#### TO DO
Rewrite the text of all the material with every "Samsung" changed to "SAMSUNG" and nothing else altered. Leave the pictures out.

[[ RECORDS FOR THE EXERCISE open ]]

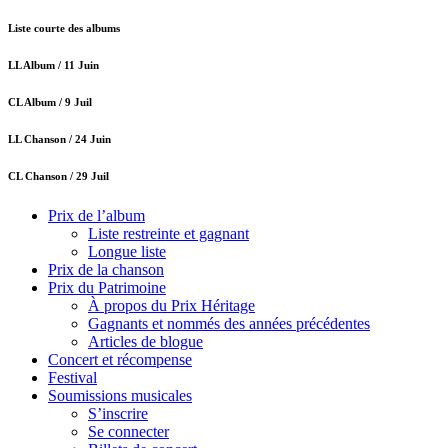
Liste courte des albums
LL Album /
11 Juin
CL Album /
9 Juil
LL Chanson /
24 Juin
CL Chanson /
29 Juil
Prix de l’album
Liste restreinte et gagnant
Longue liste
Prix de la chanson
Prix du Patrimoine
À propos du Prix Héritage
Gagnants et nommés des années précédentes
Articles de blogue
Concert et récompense
Festival
Soumissions musicales
S’inscrire
Se connecter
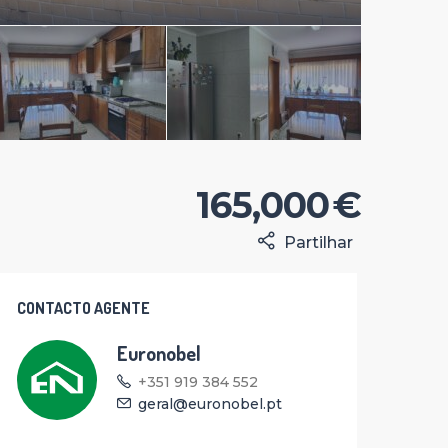
165,000 €
Partilhar
CONTACTO AGENTE
Euronobel
+351 919 384 552
geral@euronobel.pt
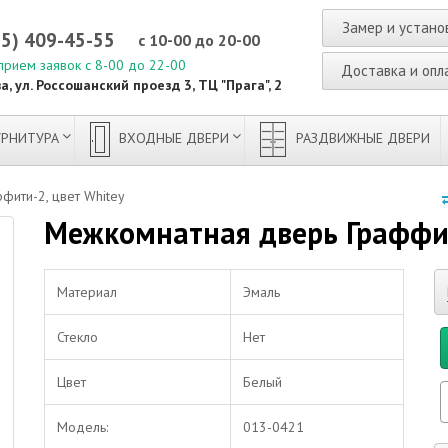
Замер и устано
95) 409-45-55
с 10-00 до 20-00
прием заявок с 8-00 до 22-00
Доставка и опл
а, ул. Россошанский проезд 3, ТЦ "Прага", 2
РНИТУРА
ВХОДНЫЕ ДВЕРИ
РАЗДВИЖНЫЕ ДВЕРИ
фити-2, цвет Whitey
Межкомнатная дверь Граффит
Материал
Эмаль
Стекло
Нет
Цвет
Белый
Модель:
013-0421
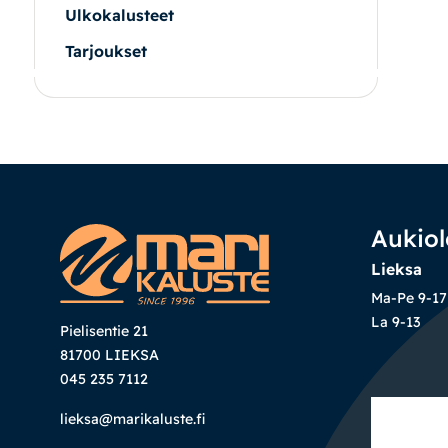
Ulkokalusteet
Tarjoukset
|
|
Oma tili
Yhteystiedot
Ostoskori
Aukiol
Lieksa
Ma-Pe 9-17
La 9-13
Pielisentie 21
81700 LIEKSA
045 235 7112
lieksa@marikaluste.fi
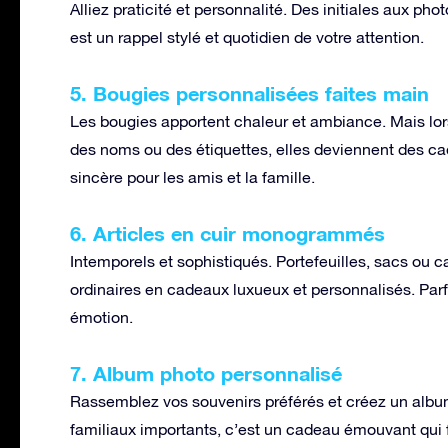
Alliez praticité et personnalité. Des initiales aux p
est un rappel stylé et quotidien de votre attention.
5. Bougies personnalisées faites main
Les bougies apportent chaleur et ambiance. Mais lor
des noms ou des étiquettes, elles deviennent des c
sincère pour les amis et la famille.
6. Articles en cuir monogrammés
Intemporels et sophistiqués. Portefeuilles, sacs o
ordinaires en cadeaux luxueux et personnalisés. Parfa
émotion.
7. Album photo personnalisé
Rassemblez vos souvenirs préférés et créez un al
familiaux importants, c’est un cadeau émouvant qui f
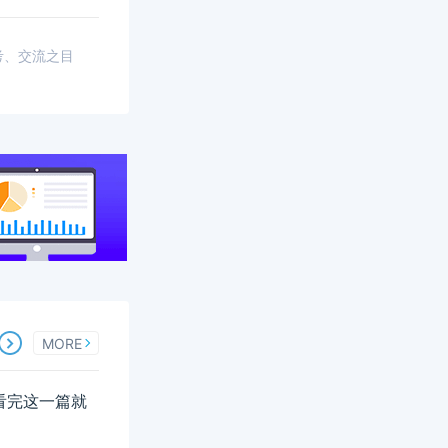
考、交流之目
MORE
南看完这一篇就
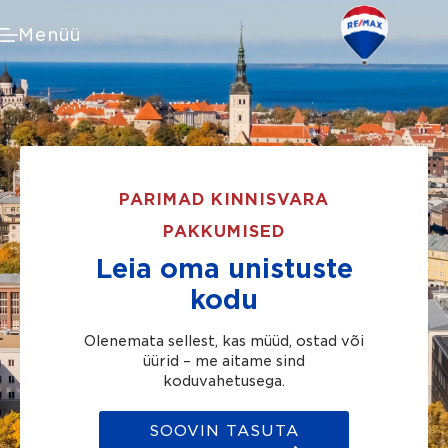
Skip
to
Menüü
content
PARIMAD KINNISVARA
PAKKUMISED
Leia oma unistuste
kodu
Olenemata sellest, kas müüd, ostad või
üürid – me aitame sind
koduvahetusega.
SOOVIN TASUTA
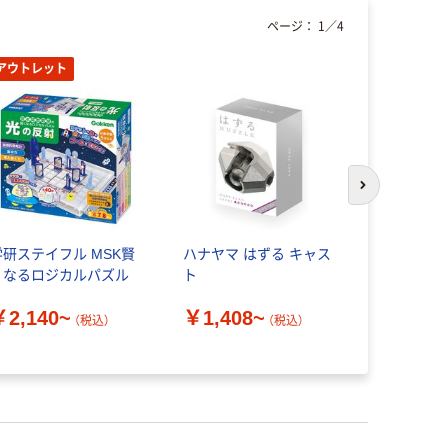
ページ：
1
／
4
アウトレット
次のスライド
学研ステイフル MSK賢
ハナヤマ はずる キャス
テンヨー 
くなるロジカルパズル
ト
久に遊べる
￥2,140~
￥1,408~
￥880~
（税込）
（税込）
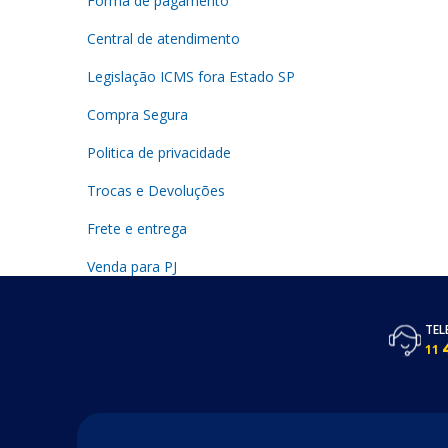
Forma de pagamento
Central de atendimento
Legislação ICMS fora Estado SP
Compra Segura
Politica de privacidade
Trocas e Devoluções
Frete e entrega
Venda para PJ
TEL
11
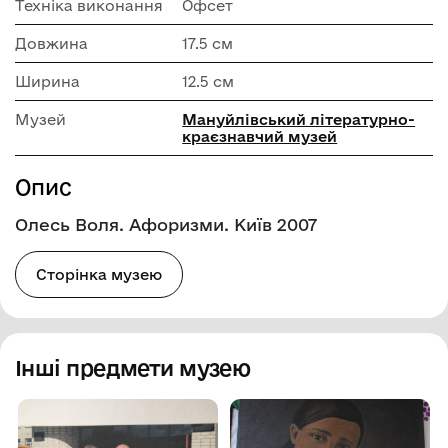
Техніка виконання
Офсет
Довжина
17.5 см
Ширина
12.5 см
Музей
Мануйлівський літературно-
краєзнавчий музей
Опис
Олесь Воля. Афоризми. Київ 2007
Сторінка музею
Інші предмети музею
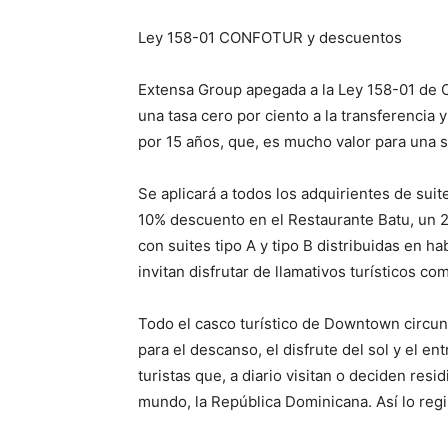
Ley 158-01 CONFOTUR y descuentos
Extensa Group apegada a la Ley 158-01 de C
una tasa cero por ciento a la transferencia
por 15 años, que, es mucho valor para una s
Se aplicará a todos los adquirientes de sui
10% descuento en el Restaurante Batu, un 
con suites tipo A y tipo B distribuidas en hab
invitan disfrutar de llamativos turísticos 
Todo el casco turístico de Downtown circu
para el descanso, el disfrute del sol y el e
turistas que, a diario visitan o deciden res
mundo, la República Dominicana. Así lo regi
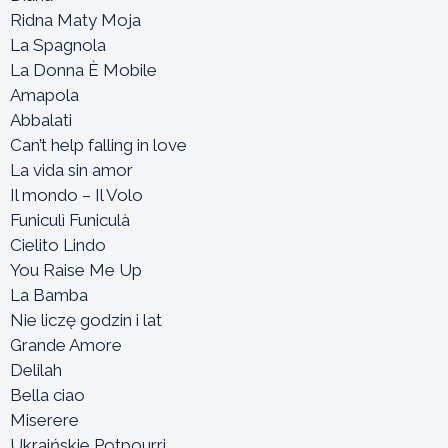
Ridna Maty Moja
La Spagnola
La Donna È Mobile
Amapola
Abbalati
Can’t help falling in love
La vida sin amor
Il mondo – Il Volo
Funiculì Funiculà
Cielito Lindo
You Raise Me Up
La Bamba
Nie liczę godzin i lat
Grande Amore
Delilah
Bella ciao
Miserere
Ukraińskie Potpourri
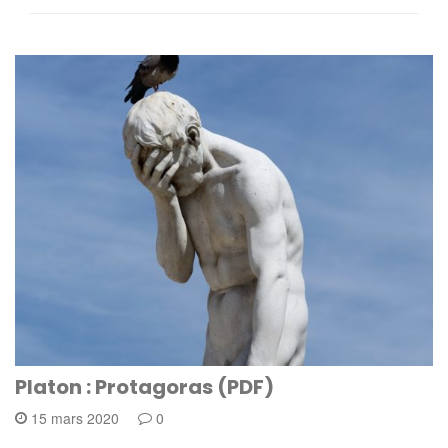
Platon : Protagoras (PDF)
15 mars 2020
0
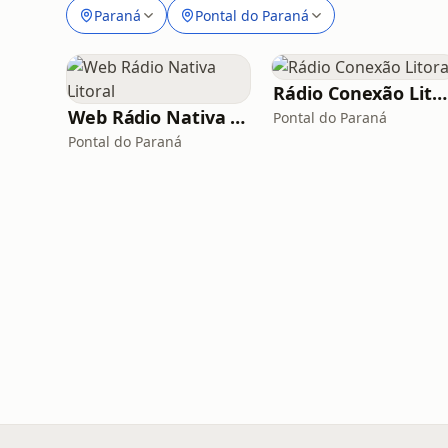
Paraná
Pontal do Paraná
Rádio Conexão Litoral
Web Rádio Nativa Litoral
Pontal do Paraná
Pontal do Paraná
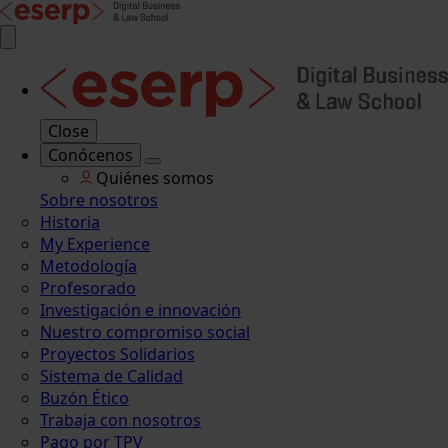
Close
Conócenos
Quiénes somos
Sobre nosotros
Historia
My Experience
Metodología
Profesorado
Investigación e innovación
Nuestro compromiso social
Proyectos Solidarios
Sistema de Calidad
Buzón Ético
Trabaja con nosotros
Pago por TPV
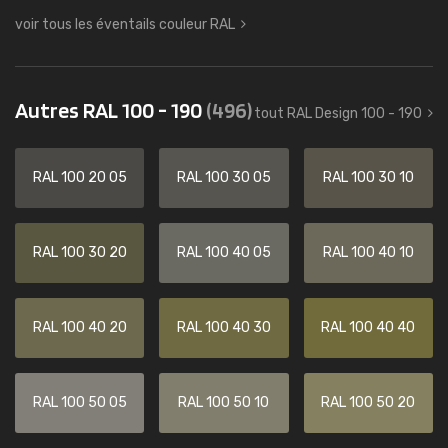
voir tous les éventails couleur RAL
Autres RAL 100 - 190
(496)
tout RAL Design 100 - 190
RAL 100 20 05
RAL 100 30 05
RAL 100 30 10
RAL 100 30 20
RAL 100 40 05
RAL 100 40 10
RAL 100 40 20
RAL 100 40 30
RAL 100 40 40
RAL 100 50 05
RAL 100 50 10
RAL 100 50 20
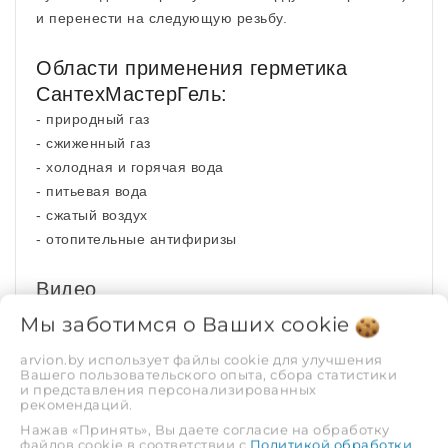
и перенести на следующую резьбу.
Области применения герметика
СантехМастерГель:
- природный газ
- сжиженный газ
- холодная и горячая вода
- питьевая вода
- сжатый воздух
- отопительные антифиризы
Видео
Мы заботимся о Ваших
cookie
arvion.by использует файлы cookie для улучшения
Вашего пользовательского опыта, сбора статистики
и представления персонализированных
рекомендаций.
Нажав «Принять», Вы даете согласие на обработку
файлов cookie в соответствии с
Политикой обработки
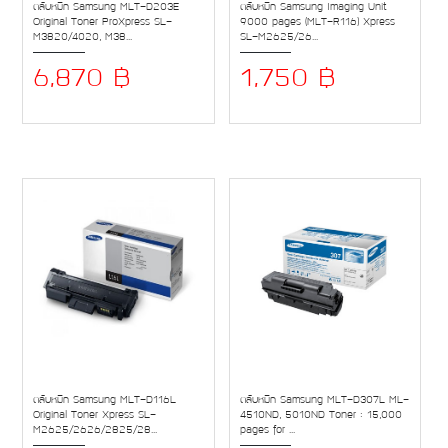
ตลับหมึก Samsung MLT-D203E
ตลับหมึก Samsung Imaging Unit
Original Toner ProXpress SL-
9000 pages (MLT-R116) Xpress
M3820/4020, M38...
SL-M2625/26...
6,870 ฿
1,750 ฿
ตลับหมึก Samsung MLT-D116L
ตลับหมึก Samsung MLT-D307L ML-
Original Toner Xpress SL-
4510ND, 5010ND Toner : 15,000
M2625/2626/2825/28...
pages for ...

[[ RECORDS FOR THE EXERCISE closed ]]

#### EXERCISE OUTPUT
Liste courte des albums
LL Album /
11 Juin
CL Album /
9 Juil
LL Chanson /
24 Juin
CL Chanson /
29 Juil
Prix de l’album
Liste restreinte et gagnant
Longue liste
Prix de la chanson
Prix du Patrimoine
À propos du Prix Héritage
Gagnants et nommés des années précédentes
Articles de blogue
Concert et récompense
Festival
Soumissions musicales
S’inscrire
Se connecter
165,000 €
Partilhar
CONTACTO AGENTE
Euronobel
+351 919 384 552
geral@euronobel.pt
Замер и устано
95) 409-45-55
с 10-00 до 20-00
прием заявок с 8-00 до 22-00
Доставка и опл
а, ул. Россошанский проезд 3, ТЦ "Прага", 2
РНИТУРА
ВХОДНЫЕ ДВЕРИ
РАЗДВИЖНЫЕ ДВЕРИ
фити-2, цвет Whitey
Межкомнатная дверь Граффит
Материал
Эмаль
Стекло
Нет
Цвет
Белый
Модель:
013-0421
Ulkokalusteet
Tarjoukset
|
|
Oma tili
Yhteystiedot
Ostoskori
Aukiol
Lieksa
Ma-Pe 9-17
La 9-13
Pielisentie 21
81700 LIEKSA
045 235 7112
lieksa@marikaluste.fi
Alliez praticité et personnalité. Des initiales aux p
est un rappel stylé et quotidien de votre attention.
5. Bougies personnalisées faites main
Les bougies apportent chaleur et ambiance. Mais lor
des noms ou des étiquettes, elles deviennent des c
sincère pour les amis et la famille.
6. Articles en cuir monogrammés
Intemporels et sophistiqués. Portefeuilles, sacs o
ordinaires en cadeaux luxueux et personnalisés. Parfa
émotion.
7. Album photo personnalisé
Rassemblez vos souvenirs préférés et créez un al
familiaux importants, c’est un cadeau émouvant qui f
考、交流之目
MORE
南看完这一篇就
Skip
to
Menüü
content
PARIMAD KINNISVARA
PAKKUMISED
Leia oma unistuste
kodu
Olenemata sellest, kas müüd, ostad või
üürid – me aitame sind
koduvahetusega.
SOOVIN TASUTA
ページ：
1
／
4
アウトレット
次のスライド
学研ステイフル MSK賢
ハナヤマ はずる キャス
テンヨー 
くなるロジカルパズル
ト
久に遊べる
￥2,140~
￥1,408~
￥880~
（税込）
（税込）
Forma de pagamento
Central de atendimento
Legislação ICMS fora Estado SP
Compra Segura
Politica de privacidade
Trocas e Devoluções
Frete e entrega
Venda para PJ
TEL
11
Техніка виконання
Офсет
Довжина
17.5 см
Ширина
12.5 см
Музей
Мануйлівський літературно-
краєзнавчий музей
Опис
Олесь Воля. Афоризми. Київ 2007
Сторінка музею
Інші предмети музею
Ley 158-01 CONFOTUR y descuentos
Extensa Group apegada a la Ley 158-01 de C
una tasa cero por ciento a la transferencia
por 15 años, que, es mucho valor para una s
Se aplicará a todos los adquirientes de sui
10% descuento en el Restaurante Batu, un 
con suites tipo A y tipo B distribuidas en hab
invitan disfrutar de llamativos turísticos 
Todo el casco turístico de Downtown circu
para el descanso, el disfrute del sol y el e
turistas que, a diario visitan o deciden res
mundo, la República Dominicana. Así lo regi
Ridna Maty Moja
La Spagnola
La Donna È Mobile
Amapola
Abbalati
Can’t help falling in love
La vida sin amor
Il mondo – Il Volo
Funiculì Funiculà
Cielito Lindo
You Raise Me Up
La Bamba
Nie liczę godzin i lat
Grande Amore
Delilah
Bella ciao
Miserere
Ukraińskie Potpourri
Platon : Protagoras (PDF)
15 mars 2020
0
Paraná
Pontal do Paraná
Rádio Conexão Litoral
Web Rádio Nativa Litoral
Pontal do Paraná
Pontal do Paraná
Close
Conócenos
Quiénes somos
Sobre nosotros
Historia
My Experience
Metodología
Profesorado
Investigación e innovación
Nuestro compromiso social
Proyectos Solidarios
Sistema de Calidad
Buzón Ético
Trabaja con nosotros
Pago por TPV
voir tous les éventails couleur RAL
Autres RAL 100 - 190
(496)
tout RAL Design 100 - 190
RAL 100 20 05
RAL 100 30 05
RAL 100 30 10
RAL 100 30 20
RAL 100 40 05
RAL 100 40 10
RAL 100 40 20
RAL 100 40 30
RAL 100 40 40
RAL 100 50 05
RAL 100 50 10
RAL 100 50 20
и перенести на следующую резьбу.
Области применения герметика
СантехМастерГель:
- природный газ
- сжиженный газ
- холодная и горячая вода
- питьевая вода
- сжатый воздух
- отопительные антифиризы
Видео
Мы заботимся о Ваших
cookie
arvion.by использует файлы cookie для улучшения
Вашего пользовательского опыта, сбора статистики
и представления персонализированных
рекомендаций.
Нажав «Принять», Вы даете согласие на обработку
файлов cookie в соответствии с
Политикой обработки
ตลับหมึก SAMSUNG MLT-D203E
ตลับหมึก SAMSUNG Imaging Unit
Original Toner ProXpress SL-
9000 pages (MLT-R116) Xpress
M3820/4020, M38...
SL-M2625/26...
6,870 ฿
1,750 ฿
ตลับหมึก SAMSUNG MLT-D116L
ตลับหมึก SAMSUNG MLT-D307L ML-
Original Toner Xpress SL-
4510ND, 5010ND Toner : 15,000
M2625/2626/2825/28...
pages for ...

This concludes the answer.